• _Tasks_
- A) In the news excerpt about the Big Tujunga Creek fish kills, who invited state fish and game officials, DPW officials, and sport fishing club representatives to a meeting on Friday?
- B) Using the news excerpt about the Big Tujunga Creek fish kills, explain why a meeting was called for Friday.

• _Document excerpt_

In Big Tujunga Creek, carcasses of thousands of three minnow-sized native species of fish are still visible, their shiny, pulpy bodies decomposing in the shallow creek's moss-filled water. Sightings of dead trout planted in the creek were reported earlier last month, fish and game authorities say.
In an attempt to clarify the events surrounding the fish kills and to keep channels of communication open, Brad Nurembrug, a fish and game commissioner for Los Angeles County, has invited state fish and game and DPW officials, as well as representatives from two sport fishing clubs, to a meeting on Friday. Club spokesmen and officials for both agencies say they will send representatives to the meeting.
Barrett McInerney, vice president of California Trout Inc., one of the sport fishing organizations, said that the fish kills are not just the result of a communications breakdown but the failure of the state Fish and Game Department to aggressively protect the fisheries of Region 5, California's largest and most populous wildlife management area. Region 5 encompasses nine Central and Southern California counties stretching from Mono, Inyo, Santa Barbara and San Bernardino counties to the Mexican border.

• _Dataset content_

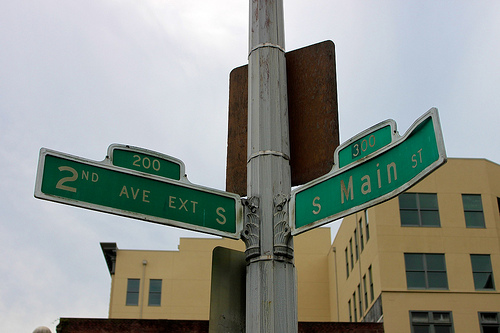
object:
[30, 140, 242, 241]
sign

• _Solutions in order_
- A) Brad Nurembrug, a fish and game commissioner for Los Angeles County.

- B) Brad Nurembrug, a Los Angeles County fish and game commissioner, invited state fish and game officials, DPW officials, and representatives of two sport fishing clubs. He did so to clarify the events surrounding the fish kills and to keep channels of communication open.